Officially opened in May 2025, the Heart-Calming Courtyard combines traditional Chinese medicine with local ethnic healing practices. It offers a full range of therapies, including cupping, foot massage and sand treatment, alongside a special Uyghur herbal tea, bringing traditional healing culture to life for rural residents.
More than a treatment center, it serves as a community hub for villagers. It regularly provides free health checkups and wellness education for older residents. Today, villagers are comfortable sharing their everyday concerns here and seeking advice on a wide range of issues.

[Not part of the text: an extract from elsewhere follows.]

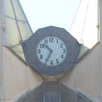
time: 10:34
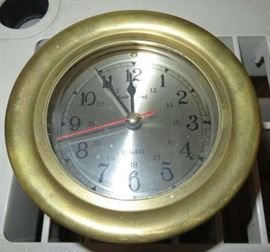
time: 11:54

The township official, who had been helping students with their college application choices, told the Global Times that villagers' willingness to voluntarily share their family concerns and proactively seek help is the strongest affirmation of, and trust in, the work being done at the grassroots level.
Adjacent to the courtyard stands Daoxiang Academy, home to over 3,000 books. Writing paper, ink brushes and craft supplies for children are always laid out on reading tables.
Li Yan, the academy's commentator, noted that spending free time reading, practicing calligraphy and making crafts with their children has become a daily routine for local families.
"Regular weekend parent-child reading sessions and evening traditional culture lectures run year-round. Meanwhile, our village has rolled out a writing program for local residents, encouraging them to document the transformations of their daily lives through writing. These literary activities fill the quiet desert village with the lingering scent of books, a gentle counterpoint to the rustle of ripening farm crops," she told the Global Times.
Li came from Southwest China's Yunnan Province, drawn to Daoxiang Village by work. But she stayed because something here took hold of her.
She has watched, season after season, as this patch of sand that, once so barren it barely deserved a name, turned into a living, breathing place that draws visitors from afar.
Standing at the edge of the paddies, Li said that she wants to spend her youth putting down roots right here alongside the village. "I want to be here to witness, year after year, the resilient life that keeps emerging through the sand."